His hands cupped her face. His thumbs swept across her cheekbones, catching the tears before they fell. "You’ve done harder things than this, Natalia."
"I’ve never done this." Her voice broke. "I’ve never had to stand on a wall and watch two people I love ride toward a thing that could kill them."
Two people. She said it without thinking, and the words hung between them, too honest to retract, too raw to address.
And Dexmon understood, watching this exchange, with a clarity that ached, that in ten thousand years the geometry hadn’t changed
Ronan didn’t flinch. He kissed her forehead. Slow. Deliberate. A man memorizing the geography of the woman he loved in case the map was all he’d have left.
"I’ll come back."
"You don’t know that."
"I know that I refuse to be the reason you cry on a wall in armor that doesn’t fit." The ghost of a smile. "Besides, Asher needs me to correct his formation calls. He still confuses left flank with right flank under pressure."
She laughed. Wet. Wrong.
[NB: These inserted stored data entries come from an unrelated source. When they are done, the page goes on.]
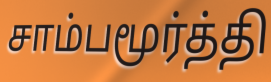
சாம்பமூர்த்திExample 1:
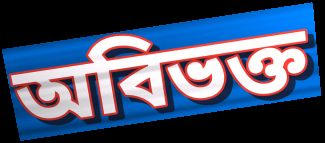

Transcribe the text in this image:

অবিভক্ত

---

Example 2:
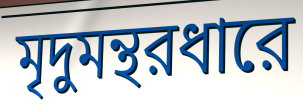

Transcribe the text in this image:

মৃদুমন্থরধারে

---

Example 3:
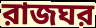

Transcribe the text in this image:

রাজঘর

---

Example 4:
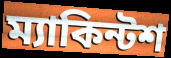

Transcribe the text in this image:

ম্যাকিন্টশ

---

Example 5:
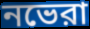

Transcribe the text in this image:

নভেরা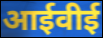
आईवीई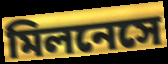
মিলনেসে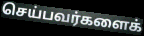
செய்பவர்களைக்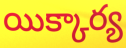
యిక్కార్యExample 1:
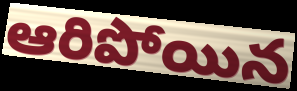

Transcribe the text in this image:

ఆరిపోయిన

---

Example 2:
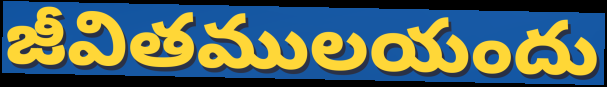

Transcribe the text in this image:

జీవితములయందు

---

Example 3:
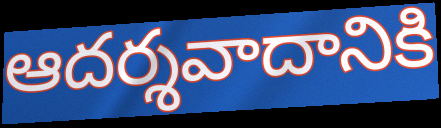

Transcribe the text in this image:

ఆదర్శవాదానికి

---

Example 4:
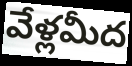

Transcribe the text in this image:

వేళ్లమీద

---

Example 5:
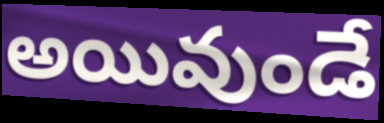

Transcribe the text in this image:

అయివుండే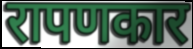
रापणकारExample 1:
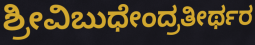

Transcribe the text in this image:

ಶ್ರೀವಿಬುಧೇಂದ್ರತೀರ್ಥರ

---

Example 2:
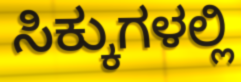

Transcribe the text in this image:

ಸಿಕ್ಕುಗಳಲ್ಲಿ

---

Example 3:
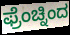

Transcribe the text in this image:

ಫ್ರೆಂಚ್ನಿಂದ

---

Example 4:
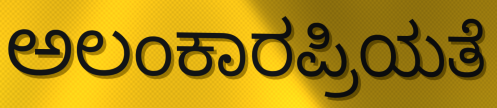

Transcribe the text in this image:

ಅಲಂಕಾರಪ್ರಿಯತೆ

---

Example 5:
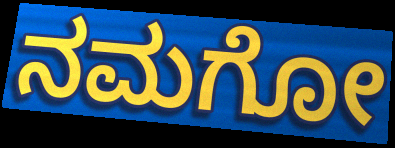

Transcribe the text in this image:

A laugh that collapsed into a sob before it finished, and she pressed her face into his chest and gripped his armor with both hands.
"Come back to me," she whispered into the steel. "Please."
"Always."
He held her for ten more seconds. Then he let go, stepped back, and walked toward the staircase without turning around, because turning around would have meant seeing her face, and seeing her face would have meant staying, and staying would have meant letting Asher ride into a war without his brother beside him.
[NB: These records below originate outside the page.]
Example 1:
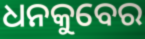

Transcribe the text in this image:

ଧନକୁବେର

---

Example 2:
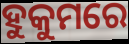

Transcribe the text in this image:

ହୁକୁମରେ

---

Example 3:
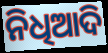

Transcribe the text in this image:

ନିଧିଆଦି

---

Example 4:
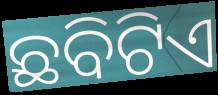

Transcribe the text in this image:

ଛବିଟିଏ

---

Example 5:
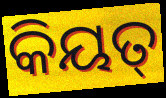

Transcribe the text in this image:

କିୟତ୍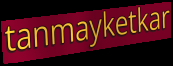
tanmayketkar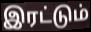
இரட்டும்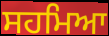
ਸਹਮਿਆ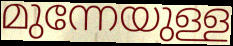
മുന്നേയുള്ള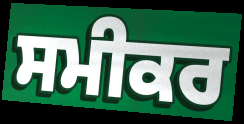
ਸਮੀਕਰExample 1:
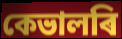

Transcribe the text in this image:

কেভালৰি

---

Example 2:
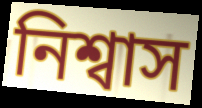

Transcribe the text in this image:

নিশ্বাস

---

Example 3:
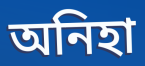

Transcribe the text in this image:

Asher was already mounted at the front of the column. He watched the exchange from a distance, his face empty, then caught Natalia’s eye.
For one unguarded second, the masks fell. Both of them at the same time. Every performance, every lie, every "I’m fine" and every "we’re friends" dissolved, and what was left was the raw, unedited truth that they had been carrying since the night she broke their matebond in a marble corridor.
She still loved him.
He still loved her.
And neither of them would ever say it again, because she had made a choice and he had honored it and Ronan was between them now, loved by both, deserving of both, and they would swallow this for the rest of their lives if that’s what it took to keep the three of them intact.
Thousands of years apart and Dexmon still felt her grief, her love, her guilt, her longing, arrive in his chest at the same time.
Asher turned his horse toward the field.